In its own recommendation to planners, still being finalized at press time, the city’s advisory Uptown community planning group has called for the 120-foot allowance to be applied not in the core of Hillcrest, the area the developers are targeting, but primarily to eastern areas where the neighborhood borders the next-door North Park.

Uptown planning group Chair Leo Wilson noted that North Park has long been preparing to accept more high-density, transit-friendly development, and the eastern corridors of Hillcrest would be more compatible than the neighborhood’s central core for that type of project.

Regardless of where the 120-foot limit is applied, Wilson said the height limit would still be lower than that of Bankers Hill, where projects in some spots have ranged up to 150 feet high and will continue to do so under the proposed Uptown update.

Wilson said the long-term planning process could face further complications from ongoing historic preservation efforts in Hillcrest, as well as the city’s climate action plan, which might require future projects to undergo additional environmental impact reviews.

Impact Report

Generally, he’s confident that city planners and the City Council will find a way to mesh developers’ needs for project certainty with Hillcrest’s specific cultural and residential priorities. “It’s just my opinion, but I think the city has done a pretty good job of addressing all of these various issues,” said Wilson, a resident of Bankers Hill.

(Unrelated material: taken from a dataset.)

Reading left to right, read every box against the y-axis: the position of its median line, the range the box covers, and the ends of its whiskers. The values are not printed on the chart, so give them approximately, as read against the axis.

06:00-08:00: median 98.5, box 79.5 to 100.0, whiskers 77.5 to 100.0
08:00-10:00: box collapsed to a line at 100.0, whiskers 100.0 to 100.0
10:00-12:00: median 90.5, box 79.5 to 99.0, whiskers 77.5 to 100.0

Arian Collins, spokesman for the city of San Diego, said city staff is in the process of preparing responses to public comments recently gathered on a draft environmental impact report on the Uptown plan update, including elements specific to Hillcrest. The impact report is expected to be finalized by the end of September.

The proposed Uptown community plan update is scheduled to go before the Planning Commission on Oct. 6, City Council’s Smart Growth and Land Use Committee on Oct. 19, and is anticipated to come before the full City Council for adoption before year’s end.

“During the hearing process, the decision makers can consider testimony related to the Uptown Gateway Council’s proposal,” Collins said.